#### [REQUIREMENT]
Line by line, copy the entries exactly, excluding the pictures.

** DATA TO USE follows **

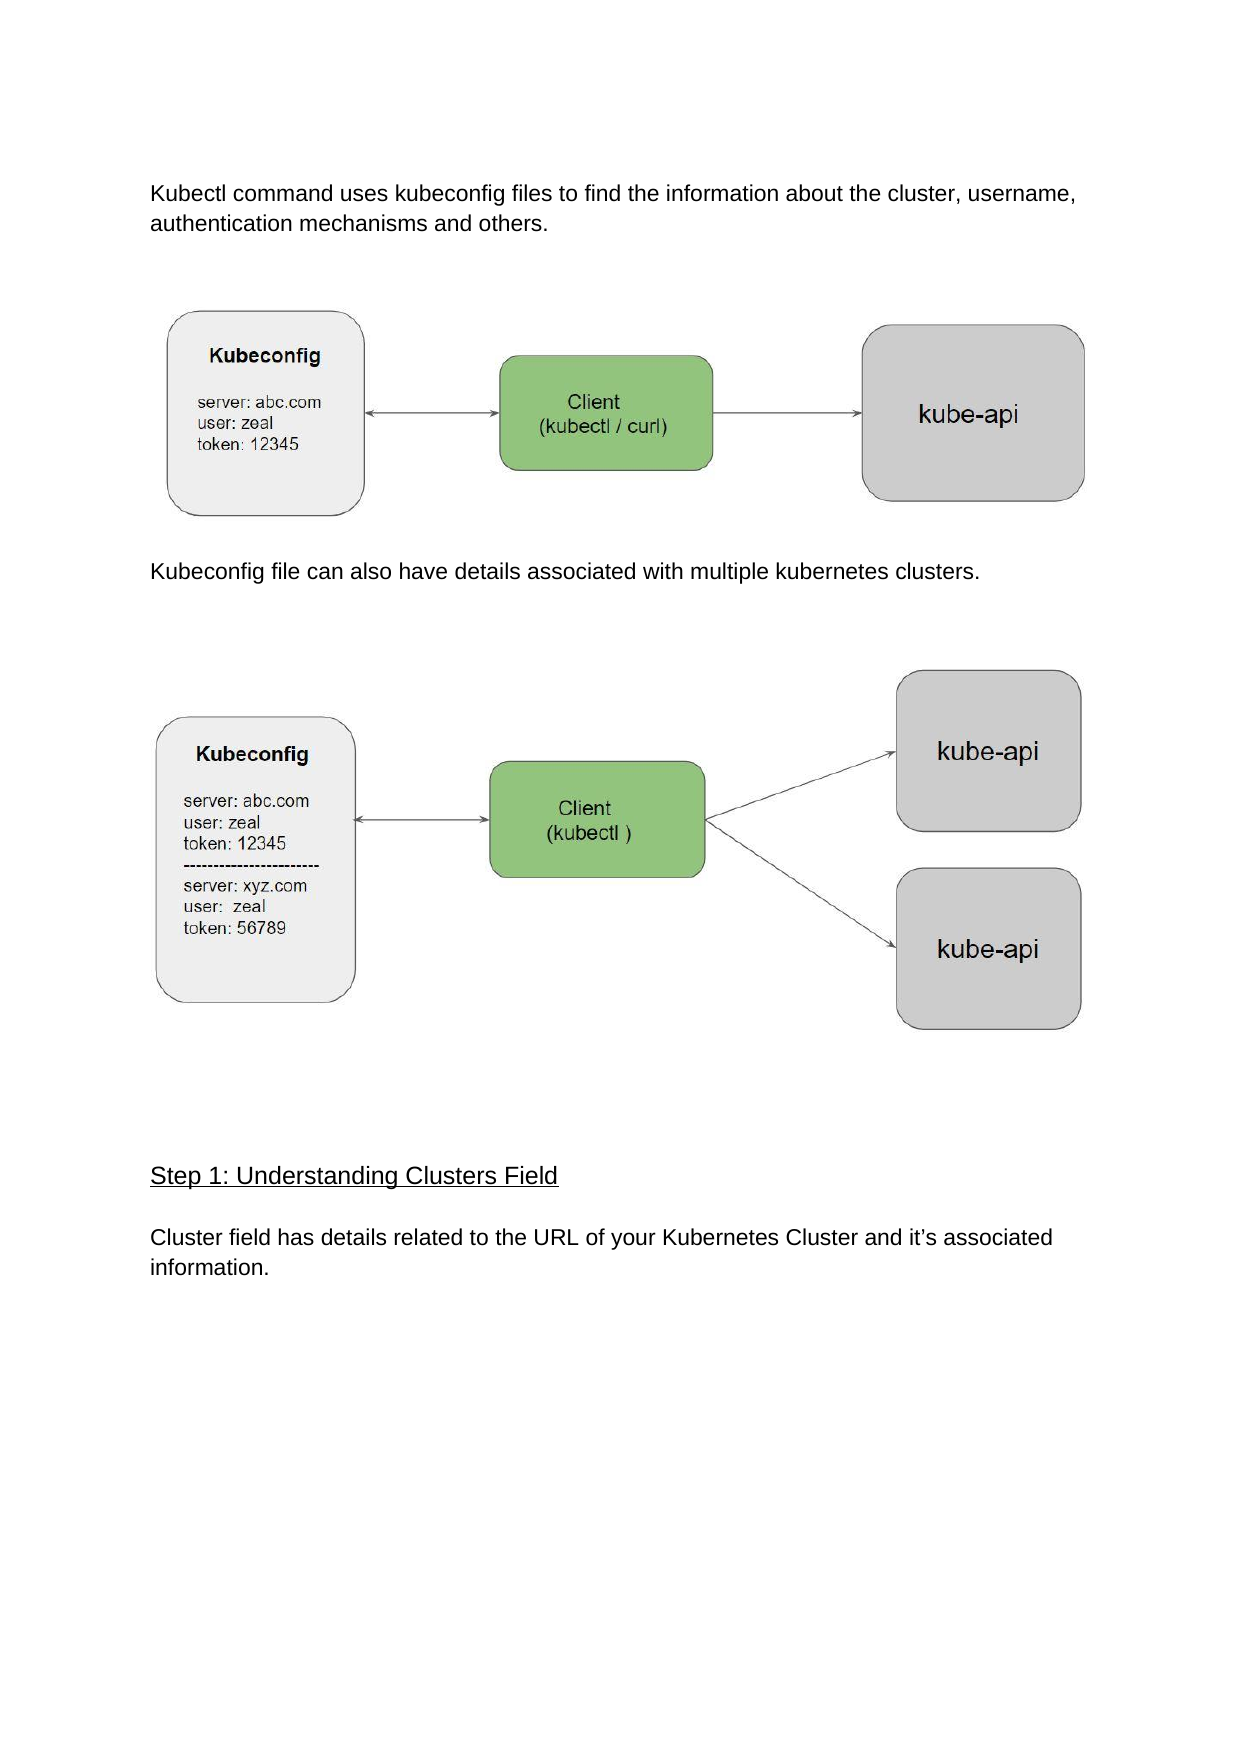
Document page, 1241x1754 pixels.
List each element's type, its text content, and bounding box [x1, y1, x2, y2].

picture [150, 301, 1091, 524]
text Step 1: Understanding Clusters Field [150, 1161, 1090, 1189]
picture [150, 648, 1091, 1037]
text Kubeconfig file can also have details associated with multiple kubernetes clusters. [150, 558, 1090, 584]
text Cluster field has details related to the URL of your Kubernetes Cluster and it’s associated information. [150, 1224, 1090, 1281]
text Kubectl command uses kubeconfig files to find the information about the cluster, username, authentication mechanisms and others. [150, 180, 1090, 237]
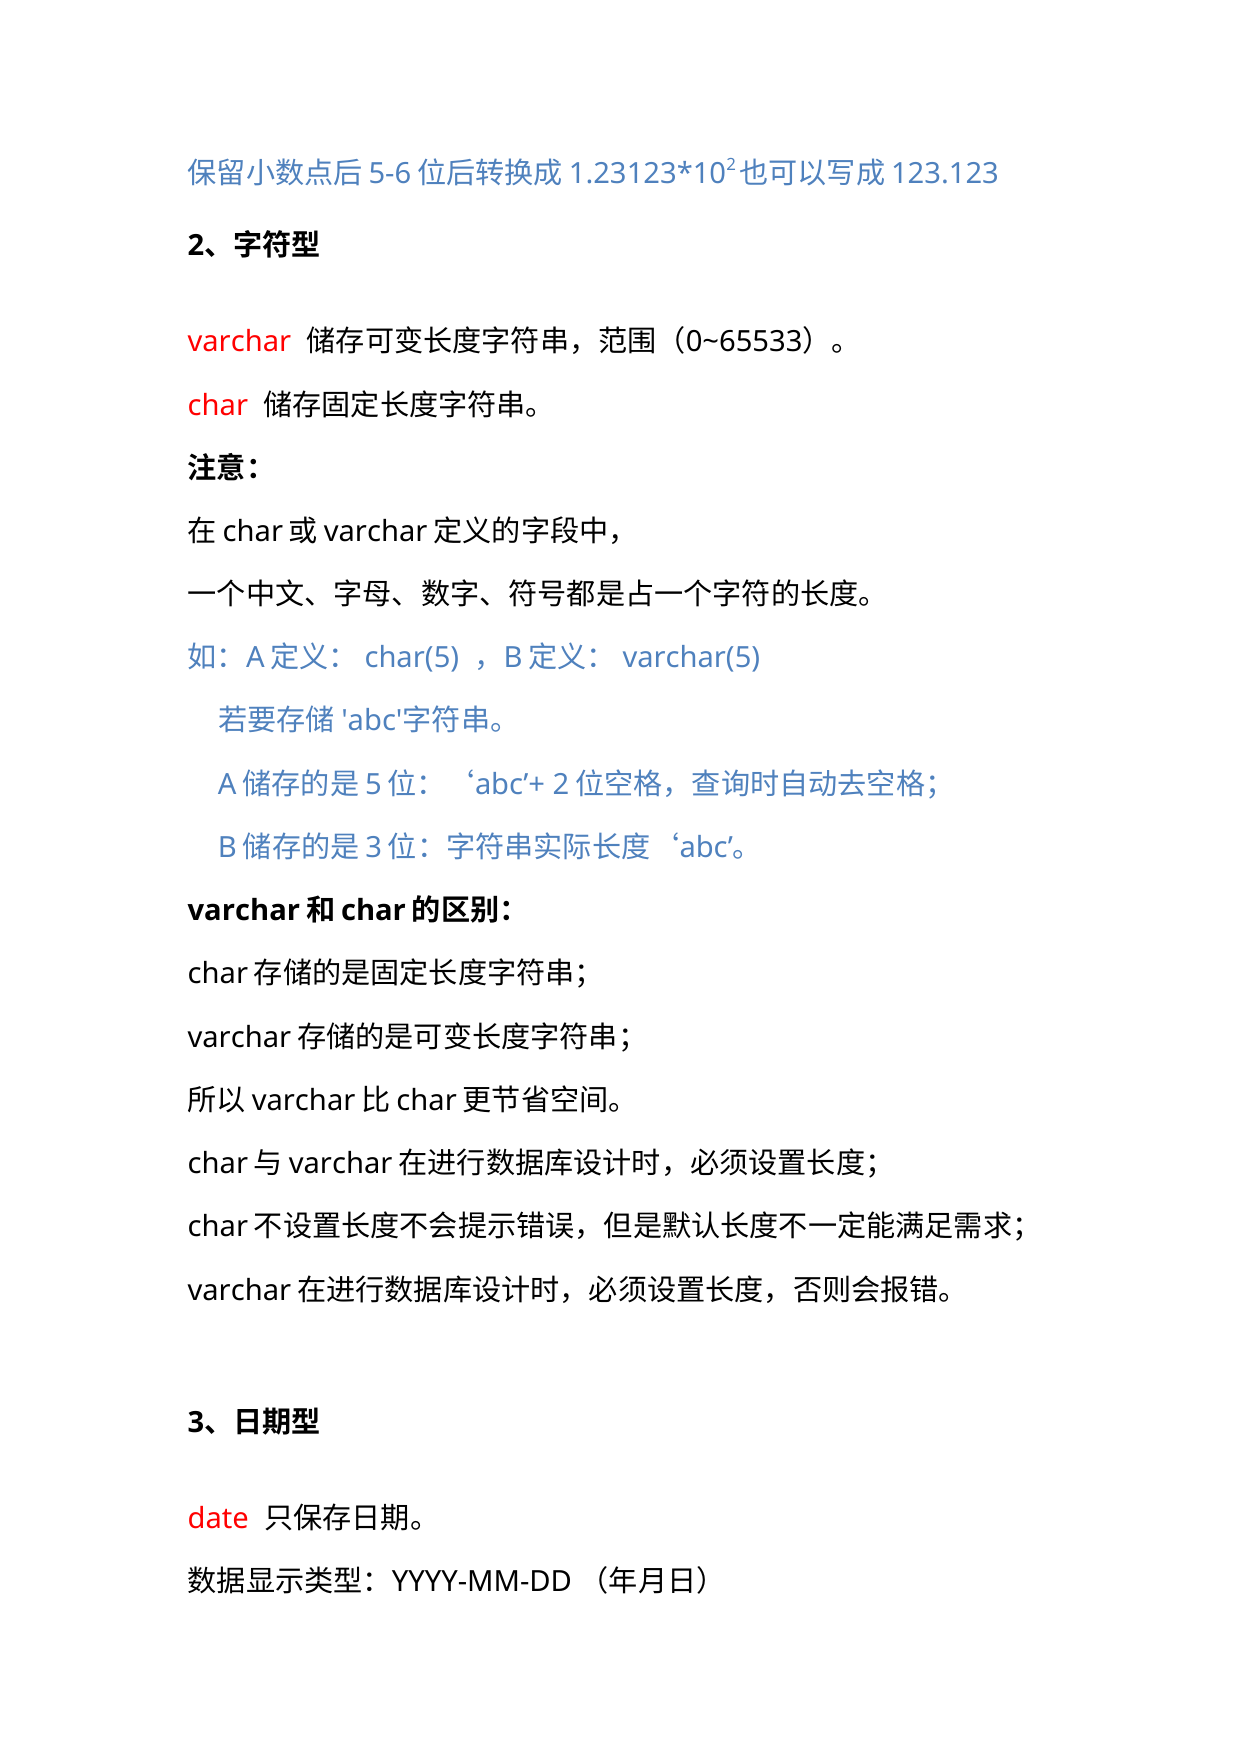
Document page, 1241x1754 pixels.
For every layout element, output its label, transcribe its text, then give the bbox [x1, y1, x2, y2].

** End of DATA TO USE **

#### [OUTPUT FOR THIS EXERCISE]
Document page, 1241x1754 pixels.
List each element's type, its text content, and bounding box [x1, y1, x2, y2].

picture [150, 301, 1091, 524]
text Step 1: Understanding Clusters Field [150, 1161, 1090, 1189]
picture [150, 648, 1091, 1037]
text Kubeconfig file can also have details associated with multiple kubernetes clusters. [150, 558, 1090, 584]
text Cluster field has details related to the URL of your Kubernetes Cluster and it’s associated information. [150, 1224, 1090, 1281]
text Kubectl command uses kubeconfig files to find the information about the cluster, username, authentication mechanisms and others. [150, 180, 1090, 237]
Document page, 1241x1754 pixels.
For every layout element, output its label, transcribe its text, then give the bbox [x1, y1, x2, y2].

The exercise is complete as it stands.